In Werchter zijn ze weer negentien.
De ene kluit is de andere niet.
En hun tenten, graven en koorts.
De tijd staat zo stil in jou,
tenzij hij suist als een schicht.
Soms slaat hij in, soms sluimert hij.
Maar altijd is hij slapende vennoot.
Laat ons drie tenten opslaan:
jij, wij en de letteren.
Op de zuidflank van Hill 19.
Laten we knetteren.
|
2 |
De middelen zijn beperkt, de overmacht groot.
Kuilen, kussens: daar draait het om.
En een ransel vol roze en blauw.
Er is een thuisfront met vrijgeleide,
binnen de perken van het marsbevel.
Je krijgt een arm, wees gerust.
We juichen bij een stelling weer ingenomen.
Deinzen en afzien is ook een tactiek.
Hoe ouder die oorlog wordt,
hoe kouder we hem in de ogen kijken.
Want jong is blind en luistert nauw.
|
3 |
In ’s hemelsnaam zeer zeker niet.
Evenmin in een andere naam.
De koning is rijk als hij alleen maar kijkt
Met afstandsbediening, brieven en begrip.

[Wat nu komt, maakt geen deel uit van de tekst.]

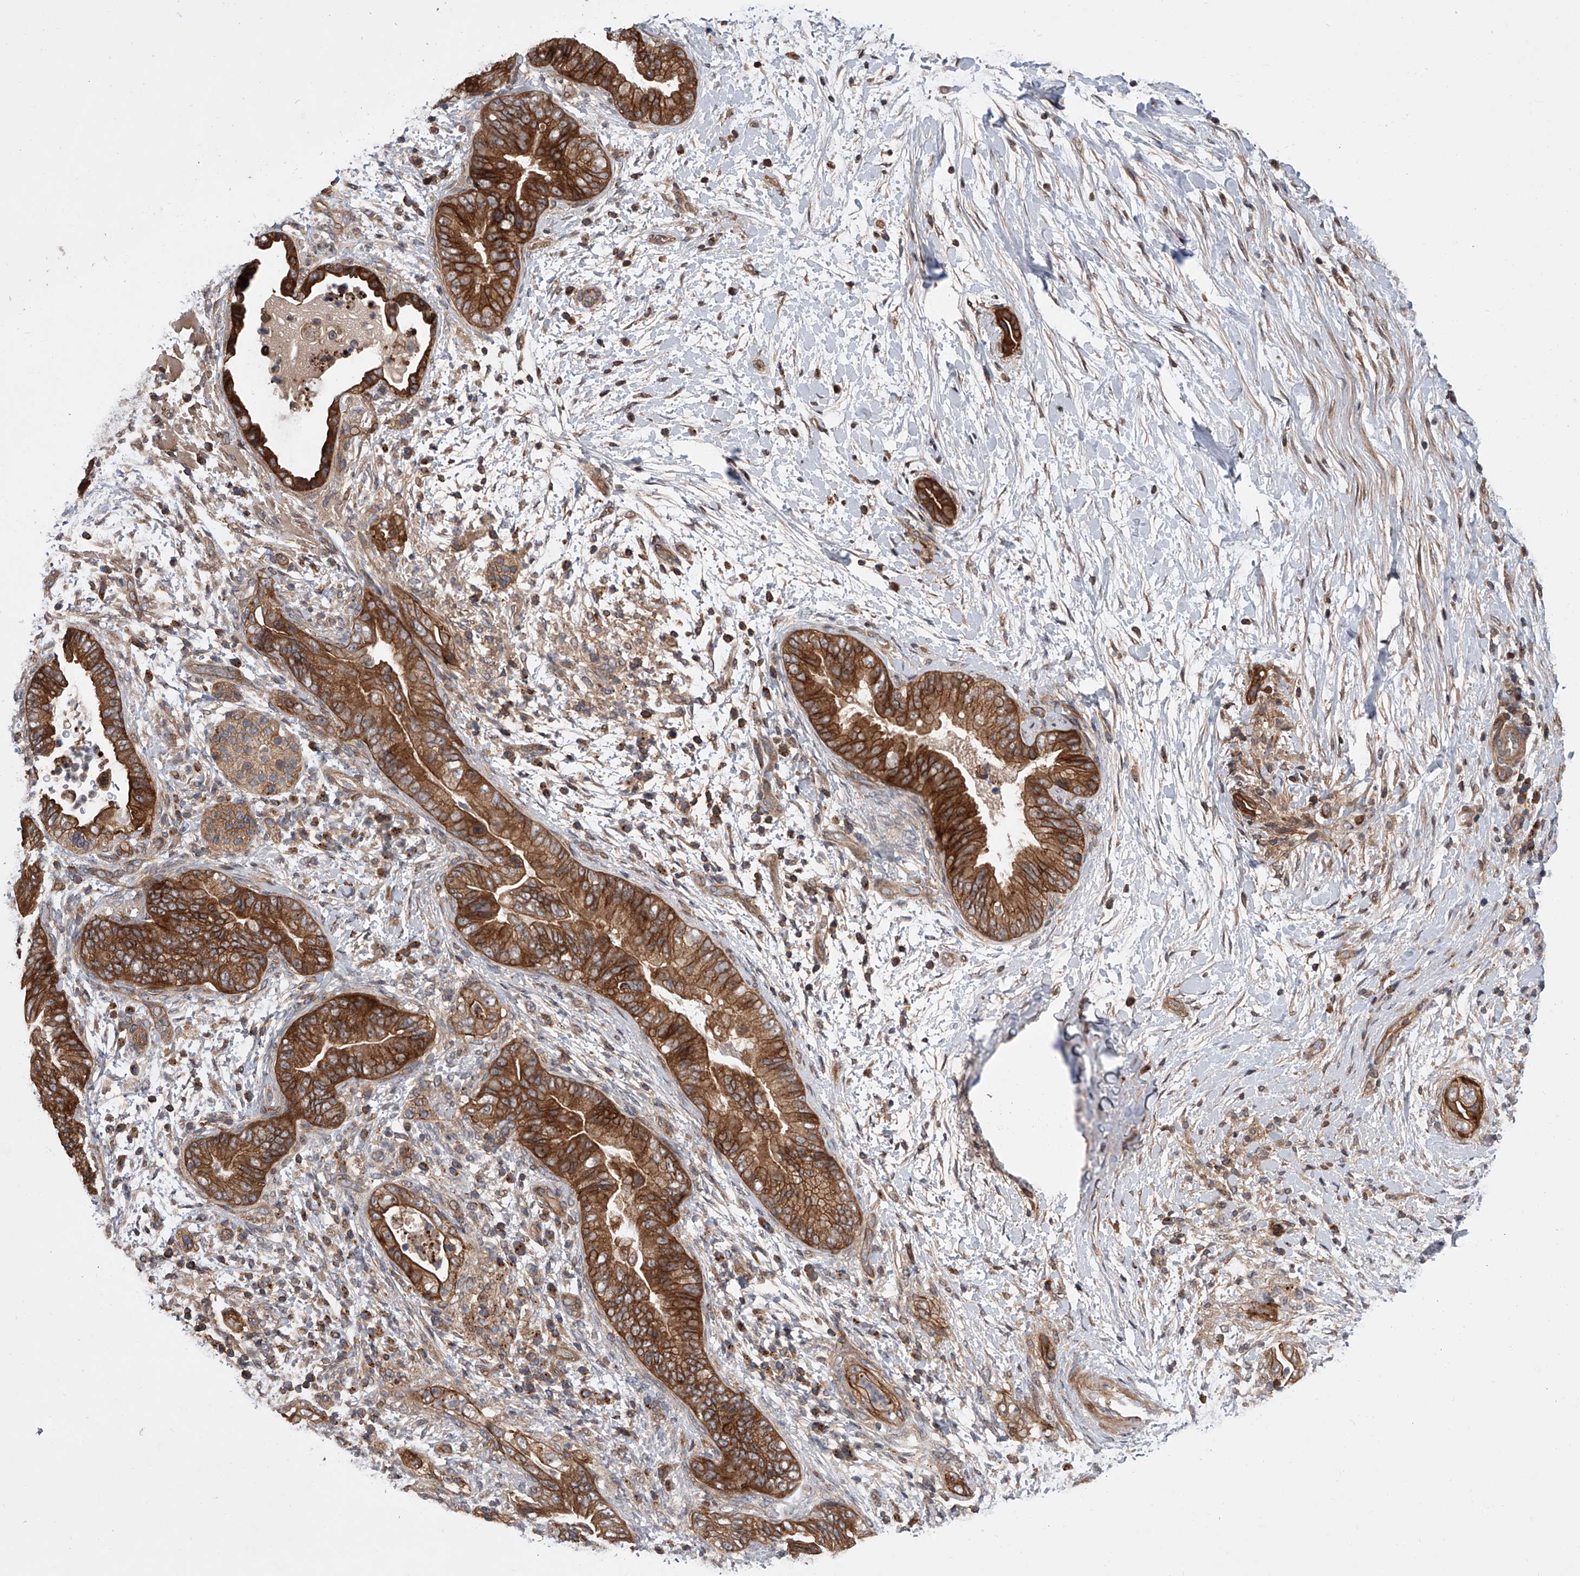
{"staining": {"intensity": "strong", "quantity": ">75%", "location": "cytoplasmic/membranous"}, "tissue": "pancreatic cancer", "cell_type": "Tumor cells", "image_type": "cancer", "snomed": [{"axis": "morphology", "description": "Adenocarcinoma, NOS"}, {"axis": "topography", "description": "Pancreas"}], "caption": "Pancreatic cancer (adenocarcinoma) stained for a protein demonstrates strong cytoplasmic/membranous positivity in tumor cells. The staining was performed using DAB (3,3'-diaminobenzidine), with brown indicating positive protein expression. Nuclei are stained blue with hematoxylin.", "gene": "USP47", "patient": {"sex": "male", "age": 75}}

Met je doornenkroon om je hoofd gevlochten
en je tatoes van verleden veldslagen.
Laat je niet zalven met psalmen.
Want jij kent de aarde, en de zwaarte
van haar kracht. Die blauwe bol draait
vierkant in het rond, tot nader order.
Ongehoord valt een man overboord.
|
4 |
Tussen steeds nieuwe splinters ben jij te vinden,
te rapen. In boeken tegen het bloeden
spoel je aan als drenkeling, enkeling.
‘Ten aanval’: hoe wrang, hoe bang.
Je wereld is schier een eiland.
De golven schuimbekken en bijten.
Landing, last minute of crash: alles kan.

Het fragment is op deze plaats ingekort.